Try it: Scan the lines below for the word "Alger". Copy each line you find it in.

******

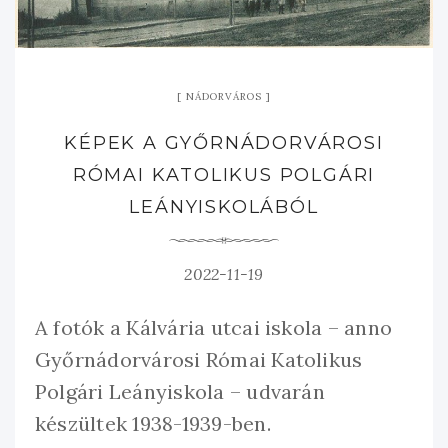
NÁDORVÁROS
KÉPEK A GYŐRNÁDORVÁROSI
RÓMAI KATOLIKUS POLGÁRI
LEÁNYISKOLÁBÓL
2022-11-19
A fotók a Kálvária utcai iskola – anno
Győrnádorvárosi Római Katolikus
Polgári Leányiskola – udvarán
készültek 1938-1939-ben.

******

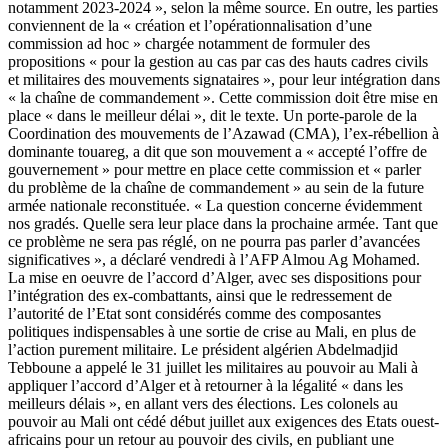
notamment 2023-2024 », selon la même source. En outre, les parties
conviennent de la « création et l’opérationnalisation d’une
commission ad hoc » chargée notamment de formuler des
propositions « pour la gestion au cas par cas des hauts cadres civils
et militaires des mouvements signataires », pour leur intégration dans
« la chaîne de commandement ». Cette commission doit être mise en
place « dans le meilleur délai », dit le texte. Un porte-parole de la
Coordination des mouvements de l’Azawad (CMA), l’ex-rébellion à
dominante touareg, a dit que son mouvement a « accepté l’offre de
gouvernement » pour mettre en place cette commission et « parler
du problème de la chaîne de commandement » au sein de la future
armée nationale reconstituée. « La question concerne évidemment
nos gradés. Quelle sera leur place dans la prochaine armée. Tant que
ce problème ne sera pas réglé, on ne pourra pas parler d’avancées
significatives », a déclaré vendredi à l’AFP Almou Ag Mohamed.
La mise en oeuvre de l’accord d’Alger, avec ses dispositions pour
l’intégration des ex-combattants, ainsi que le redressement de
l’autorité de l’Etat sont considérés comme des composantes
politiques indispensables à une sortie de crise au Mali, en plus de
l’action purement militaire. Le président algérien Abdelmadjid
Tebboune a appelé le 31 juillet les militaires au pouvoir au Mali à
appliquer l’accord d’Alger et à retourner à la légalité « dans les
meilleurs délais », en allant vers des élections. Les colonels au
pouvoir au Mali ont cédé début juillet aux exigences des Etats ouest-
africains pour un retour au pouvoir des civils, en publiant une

******

Response below:
La mise en oeuvre de l’accord d’Alger, avec ses dispositions pour
appliquer l’accord d’Alger et à retourner à la légalité « dans les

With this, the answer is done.